Frannie sits alone at a table in the back, hands wrapped around a forgotten cup of steaming coffee, and it's clear that she's definitely
not
all right. I breathe against the crushing pressure in my chest as my heart tries to collapse in on itself.

Her sunken eyes are blank, staring off into nothing—no animation on that beautiful, tragic face.

It's been three weeks, and she's still haunted by what I did to her. My betrayal.

I'm transfixed with guilt, just trying to stay upright, when I realize, too late, that Frannie has abandoned her coffee cup on the table, and the pungent scent of tar—her despair—precedes her as she walks straight at me.

Has she seen me?

In a panic, I phase into the corridor behind her. She hesitates for just a second, then walks faster on her way out the door.

And then it hits me:
I phased.

The weight of my own despair knocks the breath out of me as I realize what that means—
everything
that it means. I slump into the wall to keep from toppling over, and press my forehead into it as I struggle for air that I don't need.

Frannie truly doesn't want me anymore. If she did, I'd still be human. And I'm clearly not. All the signs I've been denying—trying to ignore or explain away—they're real. I'm a demon again.

Three weeks.
It took only three weeks.

With that knowledge, there's only one thing I can do. I watch Frannie walk away. I shrug off the wall, but just before I phase back to my hotel room, my sixth sense buzzes and I feel the weight of a hand on my shoulder. Then the buzz stops and Gabriel is gone.

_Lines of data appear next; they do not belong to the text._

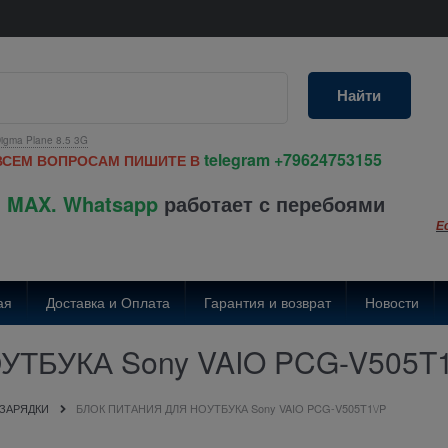
Найти
igma Plane 8.5 3G
telegram
+79624753155
ВСЕМ ВОПРОСАМ ПИШИТЕ В
 MAX. Whatsapp
работает с перебоями
Е
ая
Доставка и Оплата
Гарантия и возврат
Новости
ТБУКА Sony VAIO PCG-V505T1
 ЗАРЯДКИ
БЛОК ПИТАНИЯ ДЛЯ НОУТБУКА Sony VAIO PCG-V505T1\/P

I hang the do not disturb sign on the door to my dark, cramped room before throwing the deadbolt. The scent of stale smoke and mildew overlay something ranker, swirling my mood deeper into despair. I crank the cheap radio on the nightstand and leave it on for the noise as I flop onto the rock-hard bed.

I stare at the cottage cheese ceiling for…hours? Days? I have no idea. No one has knocked on my door asking for money, so it probably hasn't been more than a week.

I want to die.
Why can't demons die?

I'm contemplating whether it would be possible to just phase into oblivion—the demon equivalent of committing suicide—when the sharp smell of brimstone assaults my nostrils, bringing me to my feet.

“How long have you been lying here, Lucifer? I've been waiting outside your door for days.” Rhenorian's eyes glow red as he leans against the wall in the corner of the dark room, hands in his jeans pockets, ankles crossed.

I flop back on the bed, staring at the ceiling again. “Then I guess the answer would be days. I thought I shook you. How'd you find me?”

“That ridiculous celestial Shield hides only you, stupid. When you used your power, it was out there for any of us to see. I just happened to be closest.” His smile is sarcastic. “I've gotten to know your patterns. Figured you'd stay close to your human.”

Perfect.
I've got almost no power, and the instant I use it, I'm outed. But the sad truth is, I knew he was here. The thread of Rhenorian's thoughts was in my head, just like the good old days. I was hoping it was my imagination, but no. My nefarious connection is back.

He shrugs away from the wall and stands next to the bed. “Not that it matters anymore, but how did she do it?”

I startle at his use of
she.
He knows. “What?”

“You were human. Now you're not. How does she do it?”

“It's not her.”

He rips me off the bed by my T-shirt and slams me up against the wall. “Don't lie to me.”